A month later Bernard of Clairvaux unexpectedly arrived at the palace, demanding to see her.

“After five years of marriage, your failure to bear a child is the talk of Paris,” the monk said, when they met in the Chapel of St. Nicholas. “Like everyone else, I’m concerned for the future of the realm.”

It was a concern Eleanor shared and she did not object to discussing it, even with this meddling monk. For once he might be able to do some good.

“Louis still thinks of himself as a future priest and finds every excuse imaginable not to bed me,” she said. “Sundays, Wednesdays, and Fridays he is forbidden to lie with me, then again forty days before Easter or Christmas, as well as three days before communion. You know how often Louis takes communion? So you see it is hardly my fault. I am more than willing.”

“King Louis behaves as a devoted son of Holy Church, but I will write to His Holiness in Rome. I feel certain that upon my recommendation he will grant dispensations to King Louis in this matter. The weal of the kingdom is at stake.” Abbé Bernard’s gaze bored into hers. “More than willing, you say? What does that mean exactly?”

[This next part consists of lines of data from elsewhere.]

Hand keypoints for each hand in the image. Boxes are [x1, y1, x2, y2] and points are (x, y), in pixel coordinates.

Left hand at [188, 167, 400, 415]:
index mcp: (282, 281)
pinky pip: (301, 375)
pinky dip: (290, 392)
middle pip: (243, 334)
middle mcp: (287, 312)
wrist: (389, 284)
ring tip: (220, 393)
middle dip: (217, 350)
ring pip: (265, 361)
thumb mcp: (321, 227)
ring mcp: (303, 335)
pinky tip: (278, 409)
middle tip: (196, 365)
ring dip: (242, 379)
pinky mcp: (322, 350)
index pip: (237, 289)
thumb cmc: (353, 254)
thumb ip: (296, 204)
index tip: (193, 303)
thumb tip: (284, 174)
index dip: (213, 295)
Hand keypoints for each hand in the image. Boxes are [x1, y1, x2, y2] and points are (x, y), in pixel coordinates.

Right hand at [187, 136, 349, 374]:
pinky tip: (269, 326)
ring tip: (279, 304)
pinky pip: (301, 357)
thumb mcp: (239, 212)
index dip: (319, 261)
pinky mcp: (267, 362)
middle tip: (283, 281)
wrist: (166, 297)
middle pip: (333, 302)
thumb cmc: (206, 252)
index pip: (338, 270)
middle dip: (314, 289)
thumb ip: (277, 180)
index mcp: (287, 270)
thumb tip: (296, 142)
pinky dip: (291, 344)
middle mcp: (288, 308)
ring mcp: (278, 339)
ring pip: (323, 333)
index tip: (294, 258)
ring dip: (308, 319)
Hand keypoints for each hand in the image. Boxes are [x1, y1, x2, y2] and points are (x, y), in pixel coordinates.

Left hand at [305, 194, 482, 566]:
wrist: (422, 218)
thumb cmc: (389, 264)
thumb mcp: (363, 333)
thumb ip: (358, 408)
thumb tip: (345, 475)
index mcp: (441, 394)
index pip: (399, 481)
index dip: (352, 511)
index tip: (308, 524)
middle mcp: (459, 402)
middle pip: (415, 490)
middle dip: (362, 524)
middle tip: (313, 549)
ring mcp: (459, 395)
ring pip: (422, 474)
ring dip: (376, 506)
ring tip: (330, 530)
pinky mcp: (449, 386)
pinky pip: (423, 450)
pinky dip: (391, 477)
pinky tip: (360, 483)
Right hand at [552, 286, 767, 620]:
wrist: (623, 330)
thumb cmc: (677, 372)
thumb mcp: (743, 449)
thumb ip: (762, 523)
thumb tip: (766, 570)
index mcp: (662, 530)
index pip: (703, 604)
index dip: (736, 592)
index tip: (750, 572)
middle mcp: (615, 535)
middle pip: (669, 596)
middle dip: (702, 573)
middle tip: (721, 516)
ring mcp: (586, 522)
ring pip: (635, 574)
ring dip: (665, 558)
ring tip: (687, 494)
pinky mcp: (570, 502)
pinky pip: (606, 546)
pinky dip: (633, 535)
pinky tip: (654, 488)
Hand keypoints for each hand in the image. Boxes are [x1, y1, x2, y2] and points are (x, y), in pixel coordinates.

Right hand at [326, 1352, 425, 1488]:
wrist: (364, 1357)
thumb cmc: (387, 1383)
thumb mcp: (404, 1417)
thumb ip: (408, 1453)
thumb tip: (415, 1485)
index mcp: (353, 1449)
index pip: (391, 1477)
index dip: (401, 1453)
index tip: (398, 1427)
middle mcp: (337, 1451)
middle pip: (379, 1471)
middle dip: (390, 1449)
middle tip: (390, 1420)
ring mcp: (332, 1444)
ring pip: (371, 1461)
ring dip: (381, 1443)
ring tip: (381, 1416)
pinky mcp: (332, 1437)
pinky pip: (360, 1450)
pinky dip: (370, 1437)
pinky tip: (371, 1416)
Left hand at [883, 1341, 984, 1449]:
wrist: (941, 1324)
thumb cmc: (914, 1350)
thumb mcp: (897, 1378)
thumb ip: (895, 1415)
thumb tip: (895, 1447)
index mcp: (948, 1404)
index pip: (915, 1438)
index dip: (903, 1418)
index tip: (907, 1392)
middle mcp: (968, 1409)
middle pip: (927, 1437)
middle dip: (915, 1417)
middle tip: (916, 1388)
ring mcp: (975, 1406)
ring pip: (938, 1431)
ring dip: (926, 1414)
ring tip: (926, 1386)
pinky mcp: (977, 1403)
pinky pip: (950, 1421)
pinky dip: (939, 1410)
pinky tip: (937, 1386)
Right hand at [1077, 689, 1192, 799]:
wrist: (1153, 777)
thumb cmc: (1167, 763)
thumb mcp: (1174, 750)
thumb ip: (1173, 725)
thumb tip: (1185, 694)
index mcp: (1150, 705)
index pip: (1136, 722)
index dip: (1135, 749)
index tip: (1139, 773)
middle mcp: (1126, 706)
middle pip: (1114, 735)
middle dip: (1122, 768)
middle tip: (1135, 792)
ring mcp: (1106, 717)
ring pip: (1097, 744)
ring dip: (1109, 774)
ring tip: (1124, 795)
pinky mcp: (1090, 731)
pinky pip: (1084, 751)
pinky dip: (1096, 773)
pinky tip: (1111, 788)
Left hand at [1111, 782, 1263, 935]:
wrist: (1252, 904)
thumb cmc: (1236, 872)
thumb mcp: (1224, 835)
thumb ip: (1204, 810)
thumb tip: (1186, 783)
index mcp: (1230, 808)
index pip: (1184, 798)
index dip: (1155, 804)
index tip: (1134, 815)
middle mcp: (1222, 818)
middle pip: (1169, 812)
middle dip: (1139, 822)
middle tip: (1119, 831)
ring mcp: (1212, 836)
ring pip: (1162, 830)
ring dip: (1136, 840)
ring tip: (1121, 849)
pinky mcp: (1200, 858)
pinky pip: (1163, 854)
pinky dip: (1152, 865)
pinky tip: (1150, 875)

“What you think it means, Father.” A sudden urge to shock this unshakable, devout churchman took hold of Eleanor. “I am young and ripe for the marriage bed.”

“I’m sure you are aware that carnal desire, even for a husband, is held to be sinful. Relations between husband and wife are not intended for pleasure but for the sole purpose of bearing children. However, with the disgraceful example set you by your adulterous family, what else can one expect but wanton cravings?” His eyes narrowed. “Do you attempt to solace yourself in order to relieve your unholy lust?”

Eleanor was intrigued. “No. There are ways to do that?”

A look of disgust crossed Bernard’s ascetic face as he signed himself. “Unfortunately, the devil has endless means at his disposal to entice the unwary. It relieves my mind that you are ignorant of such matters.”

Eleanor assumed an air of maidenly innocence. “Totally ignorant. You must tell me what—what these means are so I will be sure to avoid them.”

“You must never, never touch yourself—with an object or otherwise.”

“An object?” Eleanor did not have to feign a look of incredulity.